> **Short task**
Copy out the items below word for word, from the line containing "order: Lamiales" through the line containing "common name: One-flowered broomrape", with both of those lines included.

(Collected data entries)
────────────────

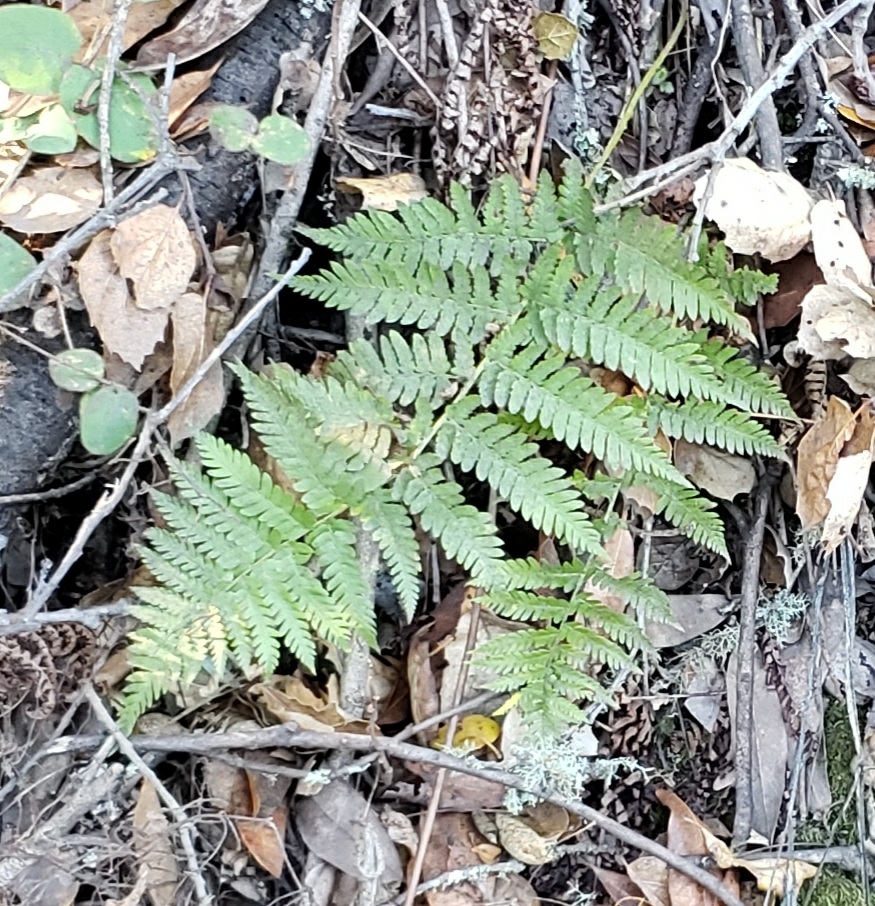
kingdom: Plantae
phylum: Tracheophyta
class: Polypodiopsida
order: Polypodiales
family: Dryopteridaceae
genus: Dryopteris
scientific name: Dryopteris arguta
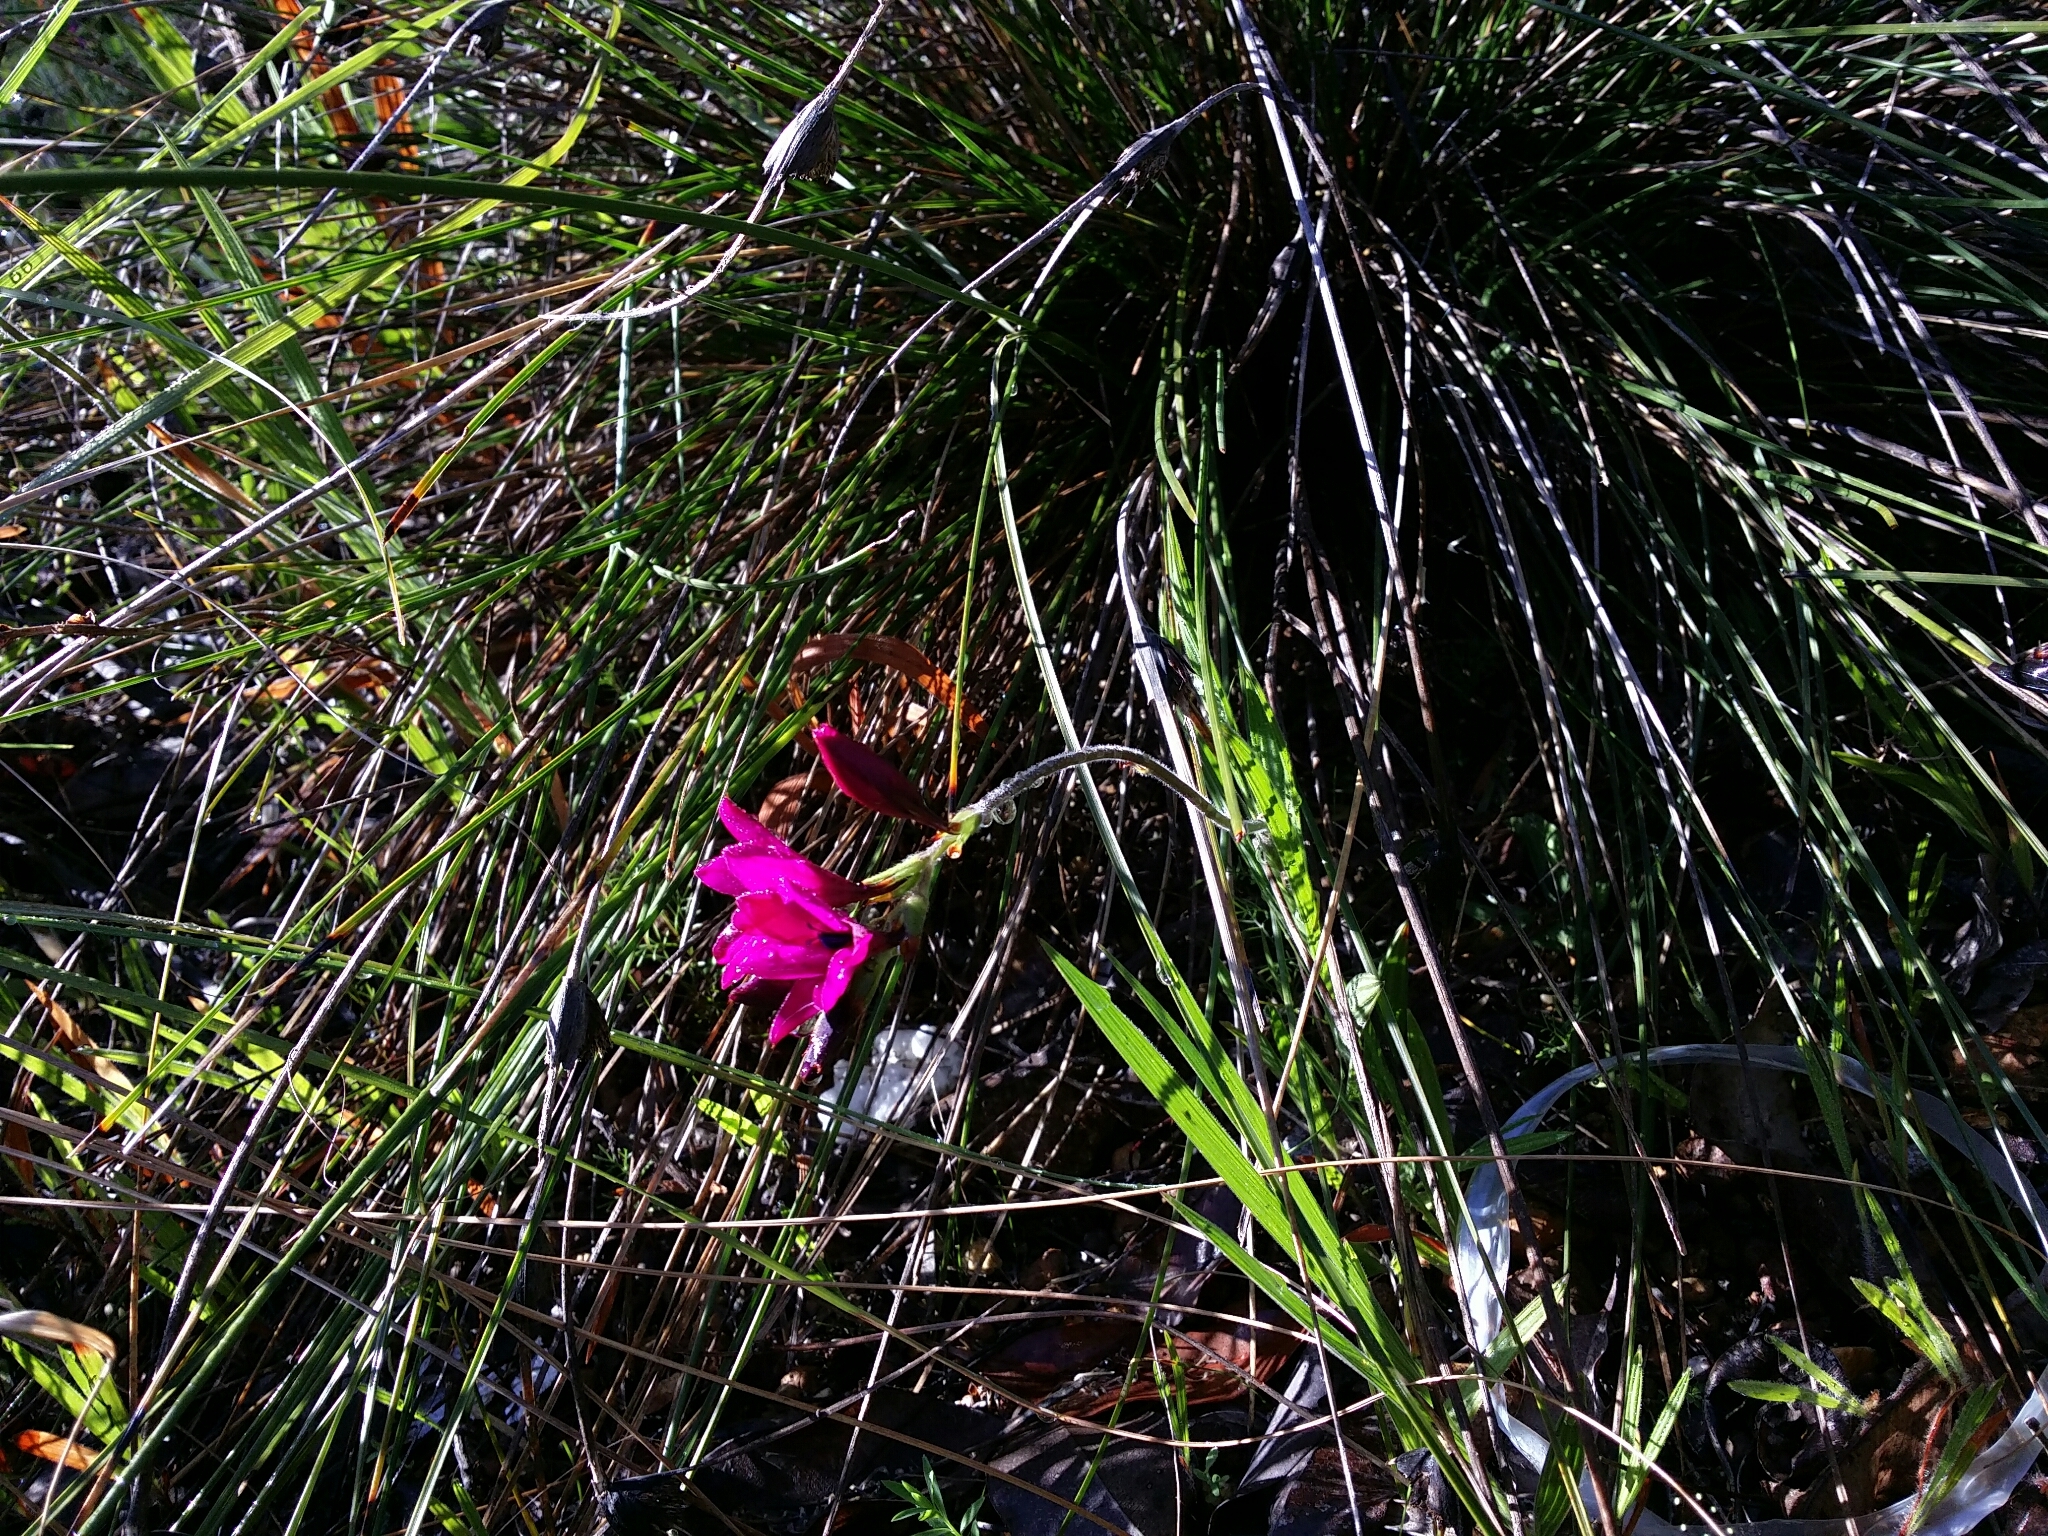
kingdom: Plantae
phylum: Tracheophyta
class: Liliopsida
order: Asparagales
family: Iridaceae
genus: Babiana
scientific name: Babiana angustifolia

────────────────

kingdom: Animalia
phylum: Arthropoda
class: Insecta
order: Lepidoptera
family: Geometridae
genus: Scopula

────────────────

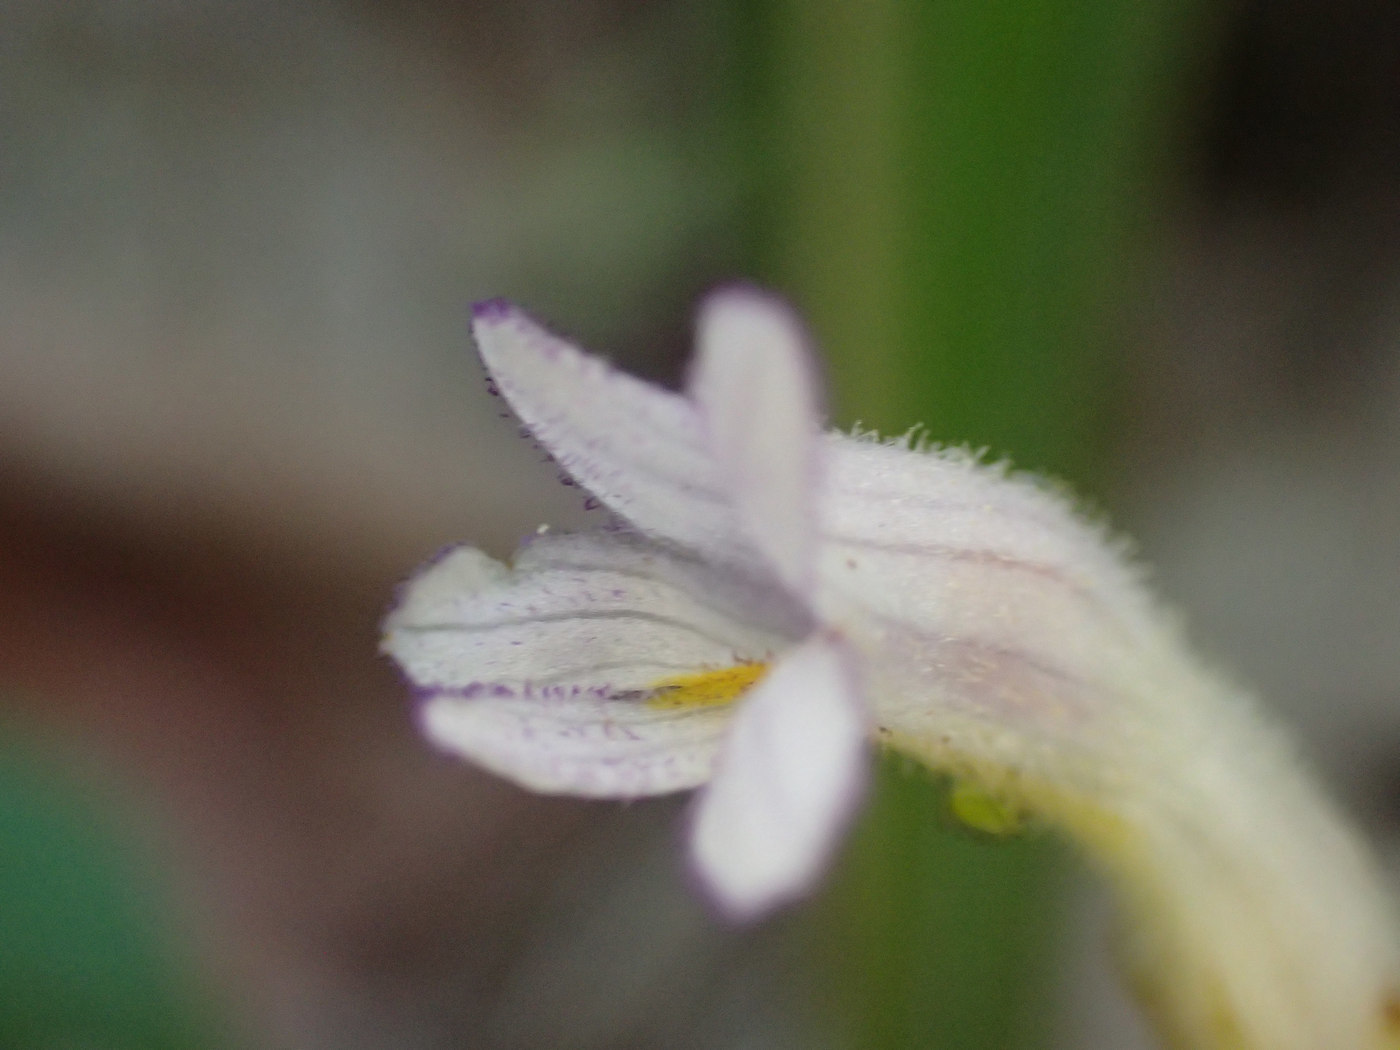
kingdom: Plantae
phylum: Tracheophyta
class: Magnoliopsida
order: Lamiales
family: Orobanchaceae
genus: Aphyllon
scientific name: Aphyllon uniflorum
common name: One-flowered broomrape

────────────────

> **Full answer**
order: Lamiales
family: Orobanchaceae
genus: Aphyllon
scientific name: Aphyllon uniflorum
common name: One-flowered broomrape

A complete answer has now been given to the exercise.